Layali El Hilmiya tent ‘an ethereal space to enjoy Ramadan’

Tables for up to 1,000 guests are dotted around the space, and not a single surface - neither wall nor ceiling - has been left bare.
The swimming pool feature, meant to resemble a fountain in the middle of the tent, is formed from the hotel’s swimming pool. Christopher Pike / The National
The swimming pool feature, meant to resemble a fountain in the middle of the tent, is formed from the hotel’s swimming pool. Christopher Pike / The National

Listen carefully when you step on the lush carpeting surrounding the swimming pool in the centre of the Layali El Hilmiya tent in Le Royal Méridien’s courtyard and you might just hear the hollowness in each step.

That’s because the swimming pool feature, meant to resemble a fountain in the middle of the tent, is actually formed from the hotel’s swimming pool.

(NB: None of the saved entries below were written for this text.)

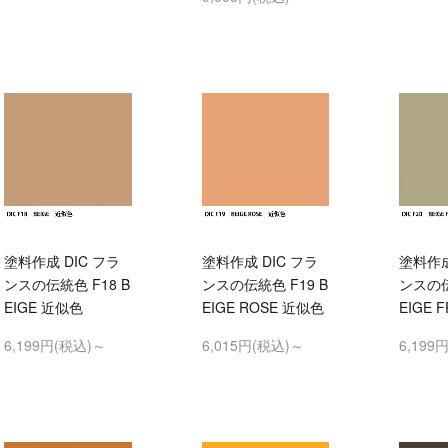
塗料作成 DIC フラ
塗料作成 DIC フラ
塗料作成
ンスの伝統色 F18 B
ンスの伝統色 F19 B
ンスの伝
EIGE 近似色
EIGE ROSE 近似色
EIGE 
6,199円(税込)～
6,015円(税込)～
6,199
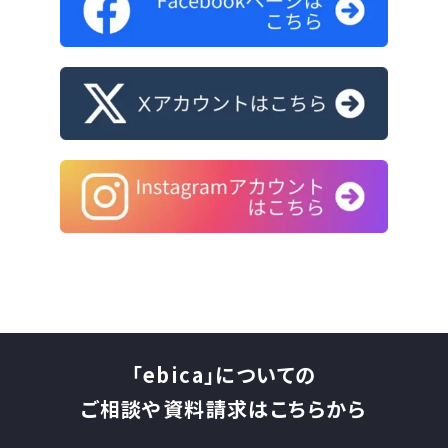
「ebica」についての
ご相談や資料請求はこちらから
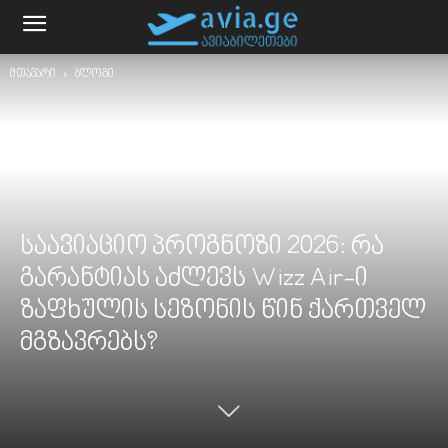
მთავარი
ბლოგი
საავიაციო პროგნოზი 2026: რა
გარანტიას აძლევს Wizz Air-ი
ზაფხულის სეზონის წინ ქართველ
მგზავრებს?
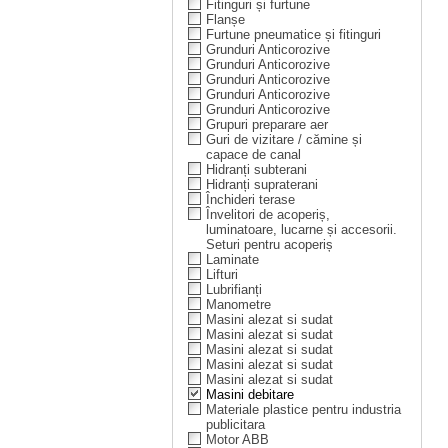
Fitinguri și furtune
Flanșe
Furtune pneumatice și fitinguri
Grunduri Anticorozive
Grunduri Anticorozive
Grunduri Anticorozive
Grunduri Anticorozive
Grunduri Anticorozive
Grupuri preparare aer
Guri de vizitare / cămine și
capace de canal
Hidranți subterani
Hidranți supraterani
Închideri terase
Învelitori de acoperiș,
luminatoare, lucarne și accesorii.
Seturi pentru acoperiș
Laminate
Lifturi
Lubrifianți
Manometre
Masini alezat si sudat
Masini alezat si sudat
Masini alezat si sudat
Masini alezat si sudat
Masini alezat si sudat
Masini debitare
Materiale plastice pentru industria
publicitara
Motor ABB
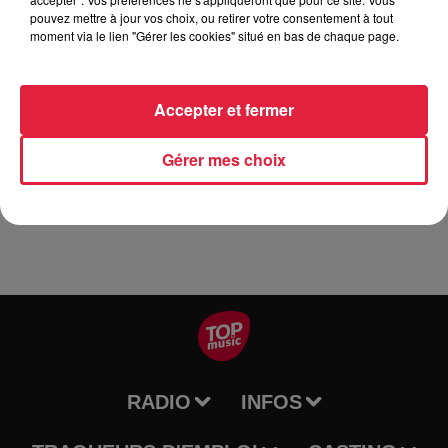
Tarif
Gratuit
pouvez mettre à jour vos choix, ou retirer votre consentement à tout
moment via le lien "Gérer les cookies" situé en bas de chaque page.
Les Indomptables reçoivent pour le compte de la 9 émé
Accepter et fermer
journée de championnat de France de Nationale 1 l'équipe
de Thouars. Pour pouvoir coller à la tête du championnat les
Gérer mes choix
Indomptables se doivent de remporter ce match. GOGEISPO
RADIO
INFOS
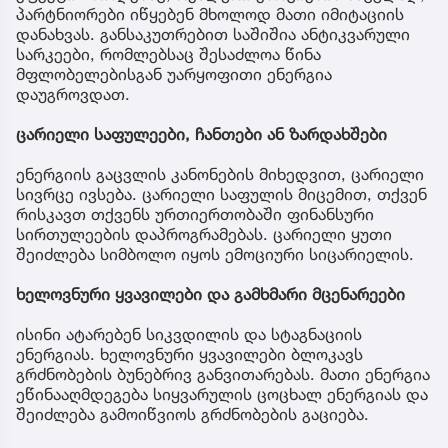
პარტნიორები იწყებენ მხოლოდ მათი იმიტაციის
დანახვას. განსაკუთრებით საშიშია ანტიკვარული
სარკეები, რომლებსაც შესაძლოა წინა
მფლობელებისგან უარყოფითი ენერგია
დაუგროვდათ.
ცარიელი საფულეები, ჩანთები ან ზარდახშები
ენერგიის გაცვლის კანონების მიხედვით, ცარიელი
სივრცე ივსება. ცარიელი საფულის მიცემით, თქვენ
რისკავთ თქვენს ურთიერთობაში ფინანსური
სირთულეების დაპროგრამებას. ცარიელი ყუთი
შეიძლება სიმბოლო იყოს ემოციური სიცარიელის.
ხელოვნური ყვავილები და გამხმარი მცენარეები
ისინი ატარებენ სიკვდილის და სტაგნაციის
ენერგიას. ხელოვნური ყვავილები ბლოკავს
გრძნობების ბუნებრივ განვითარებას. მათი ენერგია
ეწინააღმდეგება სიყვარულის ცოცხალ ენერგიას და
შეიძლება გამოიწვიოს გრძნობების გაციება.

“Half of the pool is covered; we created a whole floor above it,” says Tarik Achab Zekri, marketing director. People will be dining over the water and not even know it.”

That’s just one of the many small details that have transformed the tent into an ethereal space to enjoy the social aspect of Ramadan. Tables for up to 1,000 guests are dotted around the space, and not a single surface - neither wall nor ceiling - has been left bare. Satin and tulle cascade from every corner, beginning from the winding alley leading into the tent, dotted with coloured lanterns all the way into the cavernous space. The scene is punctuated with seven rows of three glittering chandeliers each, shining from the high ceiling.

Two years ago, Layali El Hilmiya was a vibrant red, and last year, it sported a chic blue and white theme. This year, however, designers chose gold and shades of white for the tent’s interior, in an attempt to recreate the feel of a royal space or palace.

“We’ve adopted this golden theme because we want people to feel very regal throughout the month,” explains the hotel’s food and beverage director Justin Galea. The slight splashes of gold and trim of gold on the interior of the tent, he says, complement the entertainment.

“What we did last year was very well received - we had pipe instruments with the oud. Still, we wanted to do something new, so our band this year will feature three instruments: the oud, the tabla and the violin.”

The traditional tanoura folk dancer, who proved to be popular with guests last year, will return again this Ramadan.

“The impact that dancer had on the tent was phenomenal,” says Galea. “Everyone had their phones out, videoing and taking photos. The interaction he had with guests was brilliant, so we’ve hired the same guy this year.”

Star FM, Abu Dhabi’s local Arabic radio station, will be on hand to air an interactive, live show daily from the tent, from midnight onwards.

“It gives the tent such a lovely, festive feeling to have such a modern, fun element like the live radio show. It’s our way of attracting all demographics and make sure people are having a good time,” says Achab Zekri. He is especially excited about the large projector that will be set up in the middle of the tent. “It will constantly showcase live updates on social media tagging Layali El Hilmiya and Le Royal Méridien. So if you are in the tent and posting anything on Twitter or Instagram or Facebook, you will see your post right there on the screen in real time.”

Achab Zekri invited the Art Hub to bring 44 pieces of art by 30 artists from 15 countries to a Ramadan-themed exhibition at the hotel. “We are anticipating everything from oil paints to sketches to sculptures, all surrounding the theme of Ramadan,” he says.

Decks of cards, backgammon sets and other games are on hand, while hundreds of shishas have been spray-painted either gold or silver, and are just waiting to be put to daily use.

The food is another story, with months spent designing the buffet and menu. Among the issues staff deliberated over? The spice blend recipe for the shawerma and how guests might react to finding sushi on the suhoor menu. The dessert alone requires weeks of tastings.

“It’s a production that we’re orchestrating, and it’s the highlight of our year,” says Galea. “No detail is too small.”